• TASK ITEM:
What you return must match the entries word for word, minus the pictures.

• DATA LISTING:
- - -

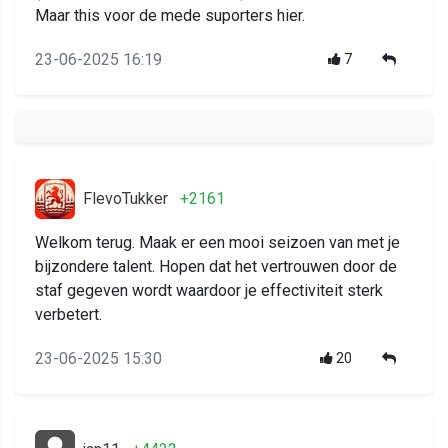
Maar this voor de mede suporters hier.
23-06-2025 16:19
7
FlevoTukker
+2161
Welkom terug. Maak er een mooi seizoen van met je
bijzondere talent. Hopen dat het vertrouwen door de
staf gegeven wordt waardoor je effectiviteit sterk
verbetert.
23-06-2025 15:30
20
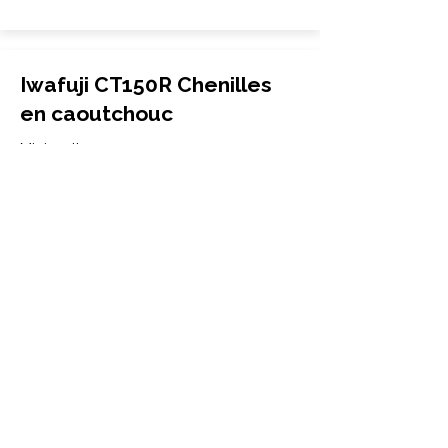
Iwafuji CT150R Chenilles
en caoutchouc
Mini-pelle
230x72x41
Iwafuji
CT150R
More Info
Iwafuji CT200R Chenilles
en caoutchouc
Mini-pelle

- - -

• RESPONSE TO THE TASK:
Maar this voor de mede suporters hier.
23-06-2025 16:19
7
FlevoTukker
+2161
Welkom terug. Maak er een mooi seizoen van met je
bijzondere talent. Hopen dat het vertrouwen door de
staf gegeven wordt waardoor je effectiviteit sterk
verbetert.
23-06-2025 15:30
20
Iwafuji CT150R Chenilles
en caoutchouc
Mini-pelle
230x72x41
Iwafuji
CT150R
More Info
Iwafuji CT200R Chenilles
en caoutchouc
Mini-pelle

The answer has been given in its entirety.